Michael Keller: The thing with tours is that you’re usually looking for younger players who want to establish themselves, make a name for themselves, and eventually wind up back in New York in a Broadway pit. Occasionally, a seasoned Broadway musician might need a job and they’re willing to go on the road. But for the most part, I’m looking for younger people who are looking to get resume experience, especially as a conductor or assistant conductor. Now there are really terrific musicians out on the road. There is even a hardcore group whom I call road dogs, who actually enjoy being on the road. They like the possibility of steady work on a tour that may run for a long time. The touring production of “Lion King” has been on the road for 14 years now. And I’ve got two people who’ve been there from the beginning who are still out there! So if a tour is successful and if it’s a fun show, people might stay on the road a long time. It’s a steady paycheck and a decent amount of money for a touring show – if it’s under the AFM contract and if it’s a longer tour, not a shorter one.
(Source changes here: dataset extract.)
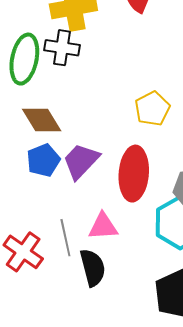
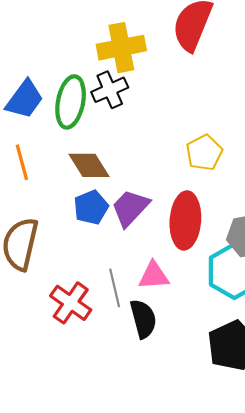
black cross: (62, 48) -> (110, 90), turned -32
Bob Pawlo: What advice would you give to a young drummer/percussionist starting in the business today?
Michael Keller: I would definitely recommend that they have some understanding of technology, including electronic drum pads and kits. Also, you have to cut across the full spectrum of all the legit percussion – timpani, mallets, all that – but you also really need to have some sense of hand drumming like djembe and some of the other African instruments. They require a certain level of expertise and a certain level of commitment to learn the techniques. These days, more and more drummers can really cut across the full percussion spectrum. In the past, this wasn’t the case.
Bob Pawlo: How important is it to pass the torch to the next generation?
Michael Keller: As this issue of Allegro comes out, I’ll be turning 67. In the last year or so, I’ve established a relationship with a young guitar player who’s played about a half-dozen shows for me now. His name is Michael Aarons, and he’s become pretty much my full-time associate in contracting. The job eats up most of your existence, and as I get older, I want to have a little more time for myself, for my wife, for my golf game. Michael is terrific and a great guitar player. If I could clone myself, I don’t think it would be as good a match as I have with him. Our sensibilities are the same, our thoughts about players and situations are very much in sync. He’s in his early 40s, and I’m bringing him along, and it’s really a great thing to see someone else getting it and getting it right.
Bob Pawlo: Is there anything in closing that you’d like to say to Local 802 members and to musicians around the world?
Michael Keller: I remember when I would visit my kids’ school for “career day,” and I used to talk about doing music as a job. I always used to tell them the same thing, which is if you want to make a living as a musician, it’s what you have to do. You have to be a musician because you have a burning desire to do nothing else. I know so many people in the business who have degrees in journalism, sociology, math, whatever, but they all wound up being pulled back to being a musician. My advice to anybody who wants to be a musician is you must pay the price. You have to put in the time. You must listen to music. You have to practice. You have to be prepared. Sooner or later, the door will open. You’re going to get an opportunity, and you had better be prepared. The worst thing that could happen is to get the opportunity and not be ready. You have to learn all the related instruments. If you’re a reed player, and you want to make it in the Broadway pit, you’d better be a good doubler. You’d best strive to play the flute just as well as a legit flute player – and clarinet the same way. You have to put in the time and effort. This is New York. This is it. Broadway is the flagship of musical theatre. So, if you want to do it, and you want to do it here, you have to pay the price.